Giovanni 1 è una specie di aggiornamento di Genesi 1: ambedue infatti cominciano il racconto con «Nel Principio» e poi danno chiarimenti sulla creazione. A quel “principio” ambedue fanno solo un cenno, perché il loro intento è di far comprendere la realtà del momento, che per Giovanni è Gesù, senza il quale «neppure una delle cose fatte è stata fatta» (v. 3).
Abbiamo già visto come Giovanni passi da un concetto che poteva essere compreso dalla cultura greca (il Logos), a quella concretezza ebraica che irrompe con «e il Logos è stato fatto carne» (v. 14). Quando si discute di Trinità si fa invece spesso un percorso esattamente opposto a quello proposto da Giovanni, cioè si parte da Gesù per poi cercare di capire meglio il Logos che c’era all’inizio, ponendosi prioritariamente la domanda su che rapporto c’era nel passato eterno fra il Padre e “la Seconda persona della Trinità”. Inevitabile che si finisca per smarrirsi, rendendo confuso anche ciò che nella Bibbia è chiaro; perché a volte, più che essere sbagliate le risposte, non sono bibliche le domande, con le quali si vorrebbe mettere il naso in quelle cose non rivelate che appartengono solo a Dio e non a noi (Deuteronomio 29:28).
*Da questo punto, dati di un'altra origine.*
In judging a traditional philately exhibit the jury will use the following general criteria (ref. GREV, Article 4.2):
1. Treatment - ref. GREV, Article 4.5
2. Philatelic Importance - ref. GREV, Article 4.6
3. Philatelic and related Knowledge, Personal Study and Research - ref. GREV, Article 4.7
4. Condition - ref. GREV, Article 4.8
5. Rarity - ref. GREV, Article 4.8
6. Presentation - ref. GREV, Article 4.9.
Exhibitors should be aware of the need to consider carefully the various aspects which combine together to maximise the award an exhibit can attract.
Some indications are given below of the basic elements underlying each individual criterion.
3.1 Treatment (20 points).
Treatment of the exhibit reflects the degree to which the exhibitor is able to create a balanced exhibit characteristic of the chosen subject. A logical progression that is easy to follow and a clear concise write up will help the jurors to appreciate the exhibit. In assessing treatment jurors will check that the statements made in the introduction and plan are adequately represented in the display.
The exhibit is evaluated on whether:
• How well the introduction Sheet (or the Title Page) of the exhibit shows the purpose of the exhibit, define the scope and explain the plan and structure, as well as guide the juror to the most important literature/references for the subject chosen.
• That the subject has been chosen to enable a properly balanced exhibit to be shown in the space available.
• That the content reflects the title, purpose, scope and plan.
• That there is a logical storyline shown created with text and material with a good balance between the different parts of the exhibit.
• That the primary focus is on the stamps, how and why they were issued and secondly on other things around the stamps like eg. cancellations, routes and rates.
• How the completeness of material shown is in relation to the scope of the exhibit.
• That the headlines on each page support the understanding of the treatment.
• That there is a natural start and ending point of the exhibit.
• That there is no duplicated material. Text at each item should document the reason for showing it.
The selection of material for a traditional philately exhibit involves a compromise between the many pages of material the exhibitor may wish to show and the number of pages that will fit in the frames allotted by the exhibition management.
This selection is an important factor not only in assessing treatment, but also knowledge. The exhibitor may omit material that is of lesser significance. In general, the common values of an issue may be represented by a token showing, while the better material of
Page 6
La Trinità è stata rivelata dopo la nascita di Gesù ed in modi ebraici, cioè semplici e concreti. Discutere sui rapporti Padre-Figlio prima dell’incarnazione e con termini filosofici tratti dalla cultura greca, perciò, potrebbe essere una forma di ribellione alla Parola di Dio, disastrosa anche quando non è avvertita come tale. Cercheremo allora di capire ebraicamente ciò che l’ebreo Giovanni voleva dire in alcuni passaggi cruciali del suo Vangelo.